** Work to complete **
What you give back must match the records below exactly, apart from the pictures, which are omitted.

══ Records for this exercise ══

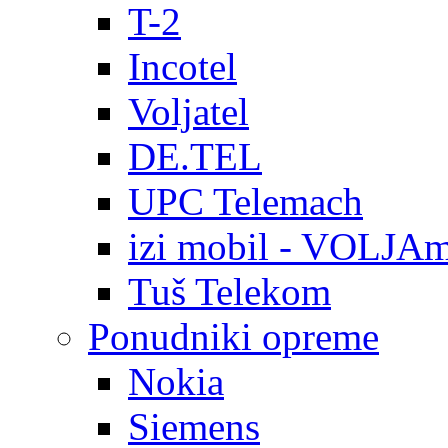
T-2
Incotel
Voljatel
DE.TEL
UPC Telemach
izi mobil - VOLJAm
Tuš Telekom
Ponudniki opreme
Nokia
Siemens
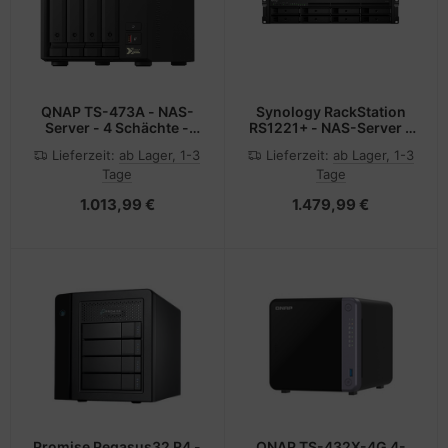
QNAP TS-473A - NAS-
Synology RackStation
Server - 4 Schächte -
RS1221+ - NAS-Server -
SATA 6Gb/s
8 Schächte
Lieferzeit:
ab Lager, 1-3
Lieferzeit:
ab Lager, 1-3
Tage
Tage
1.013,99 €
1.479,99 €
Promise Pegasus32 R4 -
QNAP TS-432X-4G 4-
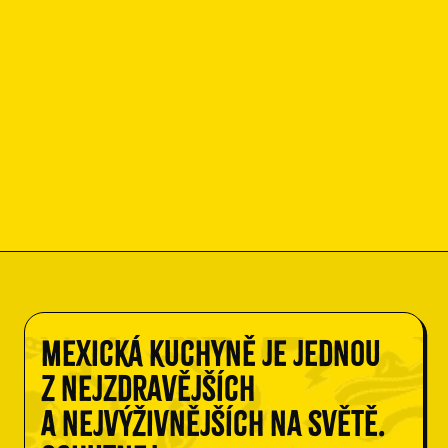
Mexická kuchyně je jednou
z nejzdravějších
a nejvýživnějších na světě.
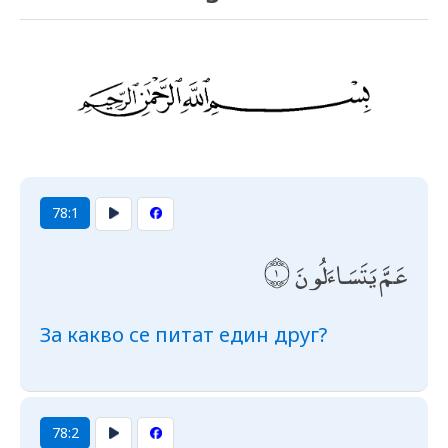
78:1
عَمَّ يَتَسَاءَلُونَ
За какво се питат един друг?
78:2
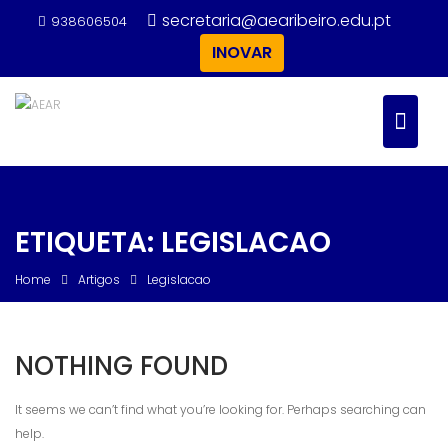
Skip
secretaria@aearibeiro.edu.pt
938606504
to
INOVAR
content
ETIQUETA:
LEGISLACAO
Home
Artigos
Legislacao
NOTHING FOUND
It seems we can’t find what you’re looking for. Perhaps searching can
help.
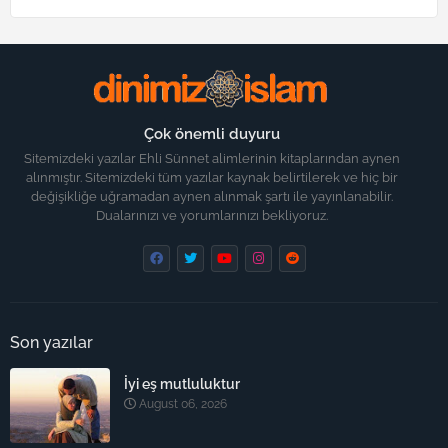
Çok önemli duyuru
Sitemizdeki yazılar Ehli Sünnet alimlerinin kitaplarından aynen
alınmıştır. Sitemizdeki tüm yazılar kaynak belirtilerek ve hiç bir
değişikliğe uğramadan aynen alınmak şartı ile yayınlanabilir.
Dualarınızı ve yorumlarınızı bekliyoruz.
Son yazılar
İyi eş mutluluktur
August 06, 2026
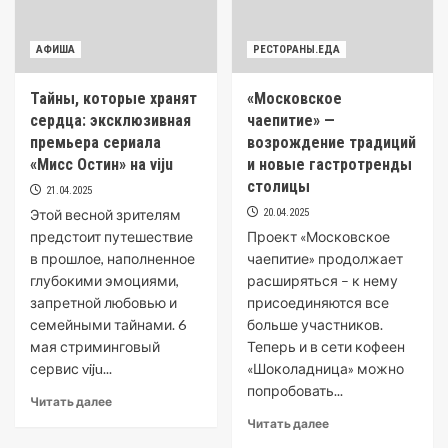
АФИША
РЕСТОРАНЫ.ЕДА
Тайны, которые хранят
«Московское
сердца: эксклюзивная
чаепитие» —
премьера сериала
возрождение традиций
«Мисс Остин» на viju
и новые гастротренды
столицы
21.04.2025
Этой весной зрителям
20.04.2025
предстоит путешествие
Проект «Московское
в прошлое, наполненное
чаепитие» продолжает
глубокими эмоциями,
расширяться – к нему
запретной любовью и
присоединяются все
семейными тайнами. 6
больше участников.
мая стриминговый
Теперь и в сети кофеен
сервис viju...
«Шоколадница» можно
попробовать...
Читать далее
Читать далее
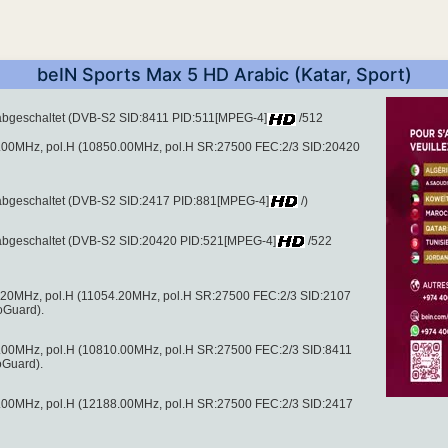
beIN Sports Max 5 HD Arabic (Katar, Sport)
abgeschaltet (DVB-S2 SID:8411 PID:511[MPEG-4]
/512
.00MHz, pol.H (10850.00MHz, pol.H SR:27500 FEC:2/3 SID:20420
abgeschaltet (DVB-S2 SID:2417 PID:881[MPEG-4]
/)
abgeschaltet (DVB-S2 SID:20420 PID:521[MPEG-4]
/522
.20MHz, pol.H (11054.20MHz, pol.H SR:27500 FEC:2/3 SID:2107
oGuard).
.00MHz, pol.H (10810.00MHz, pol.H SR:27500 FEC:2/3 SID:8411
oGuard).
.00MHz, pol.H (12188.00MHz, pol.H SR:27500 FEC:2/3 SID:2417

═══

** Solved exercise **
T-2
Incotel
Voljatel
DE.TEL
UPC Telemach
izi mobil - VOLJAm
Tuš Telekom
Ponudniki opreme
Nokia
Siemens
QNAP TS-473A - NAS-
Synology RackStation
Server - 4 Schächte -
RS1221+ - NAS-Server -
SATA 6Gb/s
8 Schächte
Lieferzeit:
ab Lager, 1-3
Lieferzeit:
ab Lager, 1-3
Tage
Tage
1.013,99 €
1.479,99 €
Promise Pegasus32 R4 -
QNAP TS-432X-4G 4-
Mexická kuchyně je jednou
z nejzdravějších
a nejvýživnějších na světě.
78:1
عَمَّ يَتَسَاءَلُونَ
За какво се питат един друг?
78:2
Skip
secretaria@aearibeiro.edu.pt
938606504
to
INOVAR
content
ETIQUETA:
LEGISLACAO
Home
Artigos
Legislacao
NOTHING FOUND
It seems we can’t find what you’re looking for. Perhaps searching can
help.
Çok önemli duyuru
Sitemizdeki yazılar Ehli Sünnet alimlerinin kitaplarından aynen
alınmıştır. Sitemizdeki tüm yazılar kaynak belirtilerek ve hiç bir
değişikliğe uğramadan aynen alınmak şartı ile yayınlanabilir.
Dualarınızı ve yorumlarınızı bekliyoruz.
Son yazılar
İyi eş mutluluktur
August 06, 2026
АФИША
РЕСТОРАНЫ.ЕДА
Тайны, которые хранят
«Московское
сердца: эксклюзивная
чаепитие» —
премьера сериала
возрождение традиций
«Мисс Остин» на viju
и новые гастротренды
столицы
21.04.2025
Этой весной зрителям
20.04.2025
предстоит путешествие
Проект «Московское
в прошлое, наполненное
чаепитие» продолжает
глубокими эмоциями,
расширяться – к нему
запретной любовью и
присоединяются все
семейными тайнами. 6
больше участников.
мая стриминговый
Теперь и в сети кофеен
сервис viju...
«Шоколадница» можно
попробовать...
Читать далее
Читать далее
beIN Sports Max 5 HD Arabic (Katar, Sport)
abgeschaltet (DVB-S2 SID:8411 PID:511[MPEG-4]
/512
.00MHz, pol.H (10850.00MHz, pol.H SR:27500 FEC:2/3 SID:20420
abgeschaltet (DVB-S2 SID:2417 PID:881[MPEG-4]
/)
abgeschaltet (DVB-S2 SID:20420 PID:521[MPEG-4]
/522
.20MHz, pol.H (11054.20MHz, pol.H SR:27500 FEC:2/3 SID:2107
oGuard).
.00MHz, pol.H (10810.00MHz, pol.H SR:27500 FEC:2/3 SID:8411
oGuard).
.00MHz, pol.H (12188.00MHz, pol.H SR:27500 FEC:2/3 SID:2417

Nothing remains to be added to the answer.